*EXERCISE INSTRUCTIONS*
• A. Answer these questions about the article on iPad hacking, one line each, marked (i), (ii) and (iii):
(i) Of the 42 million iPhones sold, about how many are estimated to have been jailbroken?
(ii) What is Cydia, and how many Apple devices already use it?
(iii) Which command-line utility does the article give as an example of a key userspace tool?
• B. Please copy word for word the part of the article on iPad hacking that begins at the words "Software and Hardware" and stops after "virgin tablet computer.".

***** EXTRACTED TEXT

Software and Hardware hackers will view the iPad as the latest vehicle for their collective cracking genius. What sort of Apple-unauthorized gifts can we expect to see from our underground friends?

My iPad hasn't even arrived yet, but I'm already thinking of the ways that our friends in the underground community have been plotting about how they're going to have their way with Apple's sweet little virgin tablet computer.

Click on the "Read the rest of this entry" link below for more.

Software Hacks

Jailbreaking

Jailbreaking, the practice in which previous iDevices have been "freed" from Apple app store lockdown and permit the installation of unauthorized independent and unapproved applications will be the first hurdle to overcome in order to enable any other software hacks on the iPad. It has been recently estimated that out of the 42 million iPhones sold, approximately 3.5 million have been jailbroken, or roughtly 8 percent.

We can expect to see any number of iPhone-derived Jailbreaking techniques on the iPad, some more or less invasive than others. Recently, one of the most prominent iPhone hackers, George Hot, also known as "Geohot" recently came up with unique "untethered" jailbreaking approach that could also be applied to iPad, since it runs a similar OS and runtime environment.

In addition to the Jailbreak itself we can also expect a full iPad port of Cydia, the unofficial Jailbroken app store whidh is already in use by over 1.6 million Apple devices.

Root Level Command Shell and CLI Userspace Tools

With a Jailbreak it is reasonable to assume that as with the iPhone, it will be possible to make the iPad a fully liberated general computing environment complete with a UNIX command shell and other key userspace command-line utilities (such as the SSH client and daemon) in order to make the device a full-blown UNIX machine.

**********
***** SUPPLIED ENTRIES

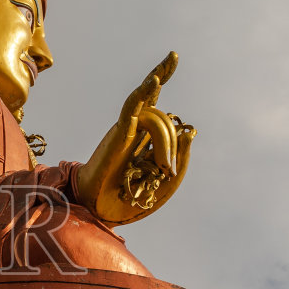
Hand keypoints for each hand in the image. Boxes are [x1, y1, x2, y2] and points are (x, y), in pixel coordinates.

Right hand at [75, 53, 194, 225]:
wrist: (98, 209)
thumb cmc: (128, 198)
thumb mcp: (166, 183)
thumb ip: (181, 159)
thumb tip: (191, 130)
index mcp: (147, 141)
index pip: (168, 122)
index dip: (180, 137)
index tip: (172, 155)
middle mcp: (138, 129)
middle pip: (164, 119)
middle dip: (171, 146)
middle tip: (166, 172)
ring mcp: (128, 127)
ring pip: (156, 116)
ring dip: (164, 143)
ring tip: (162, 164)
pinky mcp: (119, 129)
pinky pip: (134, 104)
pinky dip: (145, 91)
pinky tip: (156, 79)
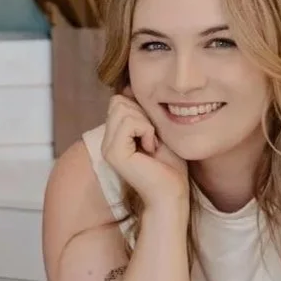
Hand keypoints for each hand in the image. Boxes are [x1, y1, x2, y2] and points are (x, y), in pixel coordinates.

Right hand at [102, 88, 187, 208]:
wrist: (172, 194)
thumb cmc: (171, 166)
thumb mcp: (158, 131)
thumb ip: (143, 113)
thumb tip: (128, 86)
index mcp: (115, 137)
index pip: (120, 100)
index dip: (142, 110)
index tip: (154, 134)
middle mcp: (107, 141)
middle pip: (119, 100)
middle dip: (143, 114)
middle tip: (154, 139)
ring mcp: (107, 147)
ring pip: (123, 108)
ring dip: (146, 123)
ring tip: (152, 144)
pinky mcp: (113, 153)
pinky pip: (129, 122)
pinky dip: (146, 130)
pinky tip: (151, 148)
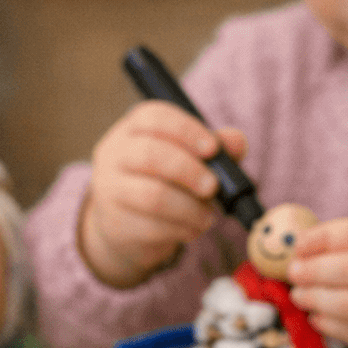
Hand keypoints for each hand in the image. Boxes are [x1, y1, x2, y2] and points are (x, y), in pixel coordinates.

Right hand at [78, 100, 247, 287]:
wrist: (123, 224)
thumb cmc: (161, 180)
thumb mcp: (187, 157)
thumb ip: (214, 146)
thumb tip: (238, 142)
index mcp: (134, 128)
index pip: (154, 117)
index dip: (187, 130)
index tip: (213, 149)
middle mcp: (115, 154)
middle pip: (151, 155)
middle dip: (189, 171)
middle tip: (212, 187)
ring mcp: (110, 189)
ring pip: (153, 196)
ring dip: (190, 208)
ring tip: (208, 216)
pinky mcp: (115, 223)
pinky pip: (152, 227)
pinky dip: (181, 230)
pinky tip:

**********

*RESULTS BY TASK*
• A.
(i) Approximately 3.5 million, or roughly 8 percent.
(ii) The unofficial Jailbroken app store, already used by over 1.6 million Apple devices.
(iii) The SSH client and daemon.

• B.
Software and Hardware hackers will view the iPad as the latest vehicle for their collective cracking genius. What sort of Apple-unauthorized gifts can we expect to see from our underground friends?

My iPad hasn't even arrived yet, but I'm already thinking of the ways that our friends in the underground community have been plotting about how they're going to have their way with Apple's sweet little virgin tablet computer.